Comissão do Senado aprova inclusão de motorista de ônibus na classificação legal de motorista profissional

Ônibus metropolitano. Classificação de motoristas profissionais causa dúvidas. Foto: Adamo Bazani/Diário do Transporte – Clique para ampliar (Imagem Ilustrativa)

De acordo com projeto, atual legislação causa brechas jurídicas sobre a aplicação da lei de proteção e regulamentação da atividade de condutor

ADAMO BAZANI

A CAS – Comissão de Assuntos Sociais do Senado aprovou nesta quarta-feira, 27 de fevereiro de 2019, projeto de lei que incluiu a função de condutor de veículos de transporte coletivo na classificação de motorista profissional.

Incrivelmente, o Decreto-Lei 5.452, de 1943 (Consolidação das Leis do Trabalho), não classificava como motorista profissional o empregado de transporte rodoviário coletivo de passageiros, privado ou público, em linhas permanentes e de itinerário fixo, municipal, intermunicipal em região metropolitana ou fora dela, interestadual e internacional.

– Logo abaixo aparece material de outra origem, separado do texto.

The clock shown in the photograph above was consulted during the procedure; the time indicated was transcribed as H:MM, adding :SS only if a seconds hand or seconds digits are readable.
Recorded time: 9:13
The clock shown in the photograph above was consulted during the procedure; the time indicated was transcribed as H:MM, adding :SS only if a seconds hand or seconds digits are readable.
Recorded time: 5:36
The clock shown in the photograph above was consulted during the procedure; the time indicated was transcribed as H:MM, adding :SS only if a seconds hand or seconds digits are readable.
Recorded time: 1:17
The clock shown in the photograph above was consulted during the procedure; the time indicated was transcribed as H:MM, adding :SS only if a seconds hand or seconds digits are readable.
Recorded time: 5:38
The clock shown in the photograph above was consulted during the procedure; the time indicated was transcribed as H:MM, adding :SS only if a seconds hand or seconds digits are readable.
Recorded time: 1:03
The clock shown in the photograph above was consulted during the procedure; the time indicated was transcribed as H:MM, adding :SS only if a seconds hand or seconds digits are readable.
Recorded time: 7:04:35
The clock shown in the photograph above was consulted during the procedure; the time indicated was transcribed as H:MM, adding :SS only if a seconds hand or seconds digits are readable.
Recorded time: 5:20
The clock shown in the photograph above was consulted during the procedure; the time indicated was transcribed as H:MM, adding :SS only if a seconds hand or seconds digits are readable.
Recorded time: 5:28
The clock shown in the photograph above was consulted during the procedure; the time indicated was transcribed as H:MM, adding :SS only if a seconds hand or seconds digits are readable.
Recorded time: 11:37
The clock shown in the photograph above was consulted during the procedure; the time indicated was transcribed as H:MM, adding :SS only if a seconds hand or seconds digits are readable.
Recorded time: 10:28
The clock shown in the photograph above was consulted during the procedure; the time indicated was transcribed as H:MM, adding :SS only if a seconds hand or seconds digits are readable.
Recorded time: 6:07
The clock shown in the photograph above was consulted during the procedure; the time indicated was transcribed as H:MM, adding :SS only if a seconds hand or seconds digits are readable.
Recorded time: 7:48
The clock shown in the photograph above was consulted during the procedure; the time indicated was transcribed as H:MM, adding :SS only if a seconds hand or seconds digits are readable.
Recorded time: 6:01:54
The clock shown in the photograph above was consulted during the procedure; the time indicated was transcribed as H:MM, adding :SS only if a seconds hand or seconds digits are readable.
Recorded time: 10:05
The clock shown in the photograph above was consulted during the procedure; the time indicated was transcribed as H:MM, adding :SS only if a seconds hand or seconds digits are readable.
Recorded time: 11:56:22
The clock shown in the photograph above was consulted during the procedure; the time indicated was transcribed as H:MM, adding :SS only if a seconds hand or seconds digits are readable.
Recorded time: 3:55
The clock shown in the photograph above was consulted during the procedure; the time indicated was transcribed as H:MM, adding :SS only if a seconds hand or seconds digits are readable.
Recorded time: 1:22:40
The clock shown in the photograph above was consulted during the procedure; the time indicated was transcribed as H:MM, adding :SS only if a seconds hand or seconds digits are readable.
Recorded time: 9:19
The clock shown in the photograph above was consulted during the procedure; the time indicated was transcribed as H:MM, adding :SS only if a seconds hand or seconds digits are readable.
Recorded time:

Esta situação criava brechas jurídicas e diferentes entendimentos nos tribunais.

O Projeto de Lei do Senado – PLS 498/2017, de autoria do senador Acir Gurgacz (PDT-RO), foi aprovado em caráter terminativo, ou seja, se não tiver nenhum apontamento no Senado para votação em plenário, segue direto para apreciação na Câmara dos Deputados.

De acordo com nota da agência Senado, com base nas argumentações do autor do projeto, além de evitar diferentes entendimentos nos tribunais do trabalho, é possível incluir os motoristas de ônibus urbanos ou rodoviários, sem contestações, no Estatuto dos Motoristas, que traz uma série de regulamentações, como tempo mínimo de folga e paradas durante a jornada.

O projeto também permite que, com a inclusão, as empresas de ônibus que exijam exames toxicológicos na contratação e programas de controle de uso de drogas e álcool.

A legislação atual deixa brechas que tem levado o Judiciário a excluir esses profissionais da proteção legal do Estatuto dos Motoristas (Lei 13.103, de 2015). O Tribunal Regional do Trabalho da 3ª Região, que abrange Minas Gerais, por exemplo, proferiu decisões afastando a aplicabilidade dessa lei nas ações trabalhistas que envolvem motoristas profissionais empregados nas empresas operadoras de transporte público coletivo urbano.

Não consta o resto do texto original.